Astronomers have detected more than 5,000 exoplanets using indirect means, only about 20 have been imaged directly.
This method is done so that planets can be seen with current technological levels, they must be separated away from their parent star and much more massive than Jupiter, the largest planet in the Solar System.
"We want a different strategy," said astronomer Thayne Currie of the Japan National Astronomical Observatory (NAOJ), Hilo, Hawaii, and the University of Texas-San Antonio, quoted Monday, April 17.
Currie and her partner switched to Gaia's mission to find a star that was really swaying in the sky. In particular, they use the Hipparcos-Gaia Acceleration Catalog.
This catalog combines data from Gaia with previous ESA stellar mapping missions, Hipparcos, to provide a 25-year baseline for comparing the exact position of the star. Measuring the star's position in the sky is known as an astrometr term.
From this database, astronomers identify a number of stars that appear to be changing positions in the night sky in a way that shows they are each orbited by a giant planet.
Furthermore, astronomers turned to the NAOJ Subaru Telescope in Mauna Kea, Hawaii, and made observations in July and September 2020, as well as May and October 2021.
They use the Subaru Coronagraphic Extreme Adaptive Optics (SCExAO) telescope instrument paired with the Coronagraphic High-Resolution Imager and Spectrograph Instrument (CHARIS), astronomers quickly capture an exoplanet.
The newly discovered planet, HIP 99770 b has about 16 times Jupiter's mass in the Solar System, and orbits stars nearly twice as massive as the Sun.
Although the planet's orbit is more than three times larger than Jupiter's orbit around the Sun, it receives nearly the same amount of light as Jupiter's as its parent star is much more luminous than the Sun.
"This gives a new way forward to finding more exoplanets, and characterizing them in a much more holistic way than we could have done before," Currie said.
This is because the method of direct and indirect detection provides different information about a planet.
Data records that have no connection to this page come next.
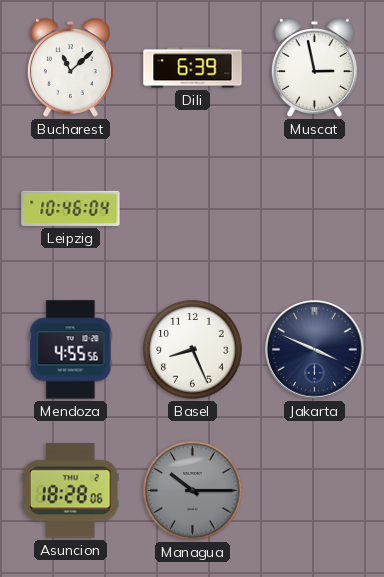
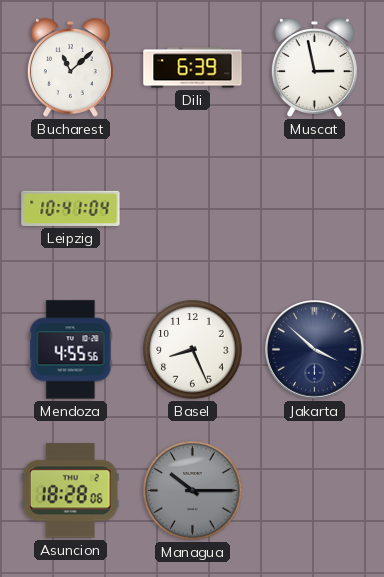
Leipzig: 10:46 -> 10:41
Jakarta: 3:49 -> 3:52
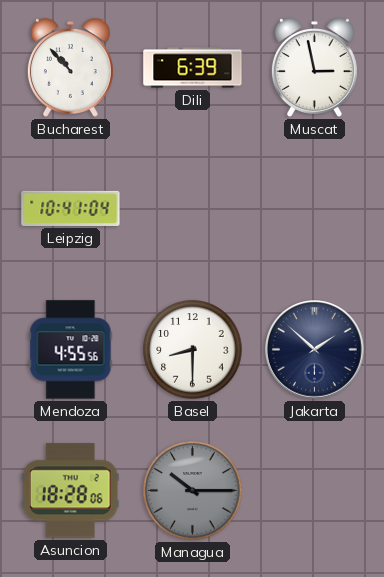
Bucharest: 11:08 -> 10:53
Basel: 8:26 -> 8:30
Jakarta: 3:52 -> 1:52
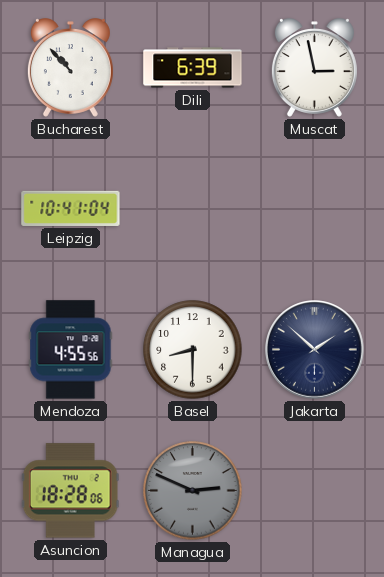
Managua: 10:15 -> 2:49
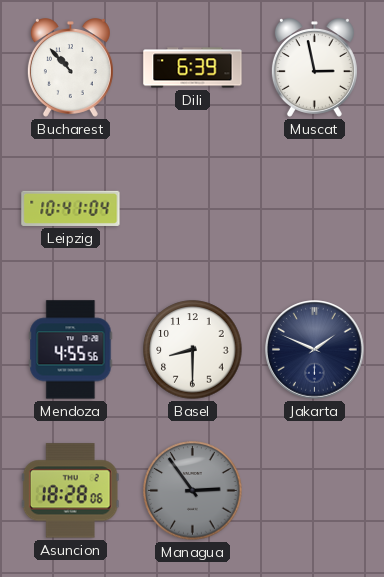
Jakarta: 1:52 -> 1:49
Managua: 2:49 -> 2:54
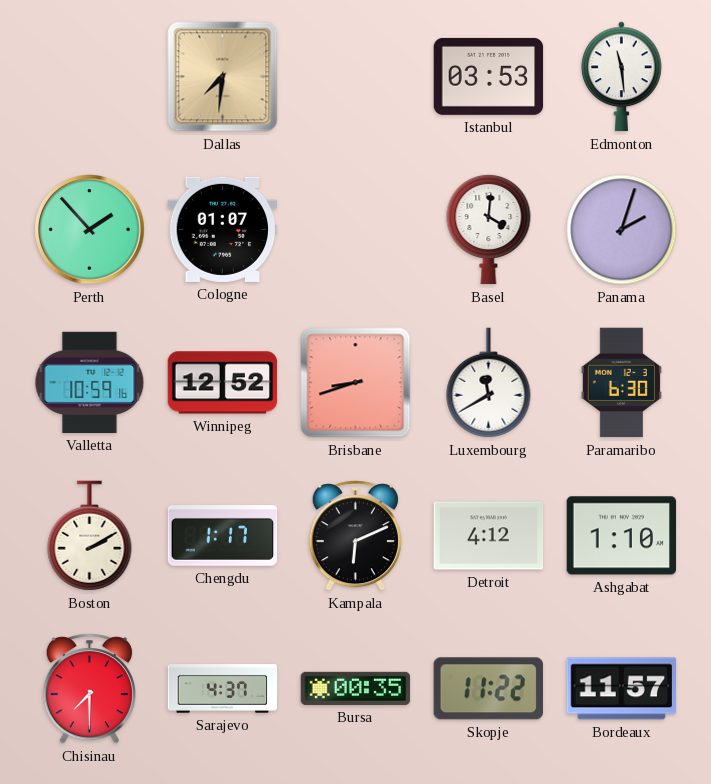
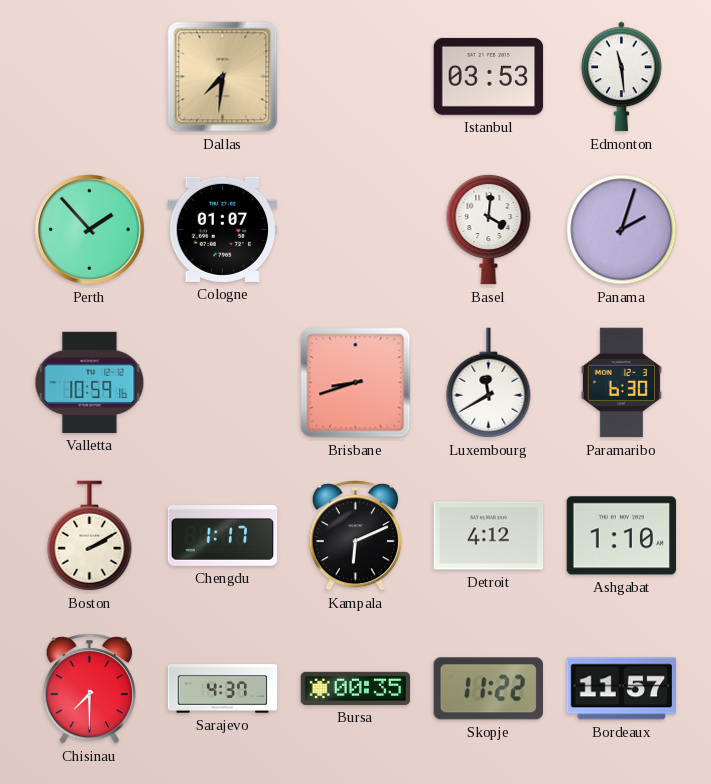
Winnipeg: 12:52 -> none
Direct imaging can provide excellent constraints on the temperature and composition of the planet.
Meanwhile, indirect methods yield excellent mass measurements and orbital characteristics of planets, especially when combined with planetary position measurements from direct imaging.
Gaia's data combination with images from Subaru gives the best astronomers from both worlds. And this is just the beginning. Now, astronomers know the planet exists and is visible, later other telescopes can take the task of analyzing its light further.
"The discovery of the planet will result in dozens of further studies," said Currie.
There will even be more discoveries than this method. HIP 99770 was one of the first stars to be observed from the Gaia candidate.
Currently, Currie and colleagues are analyzing data from about 50 other stars and what they have seen makes them promise more discoveries to be made soon.
(HIP 99770 b) is proof of this new strategy to find an imageable planet that will be much better in the next five years, "explained Currie.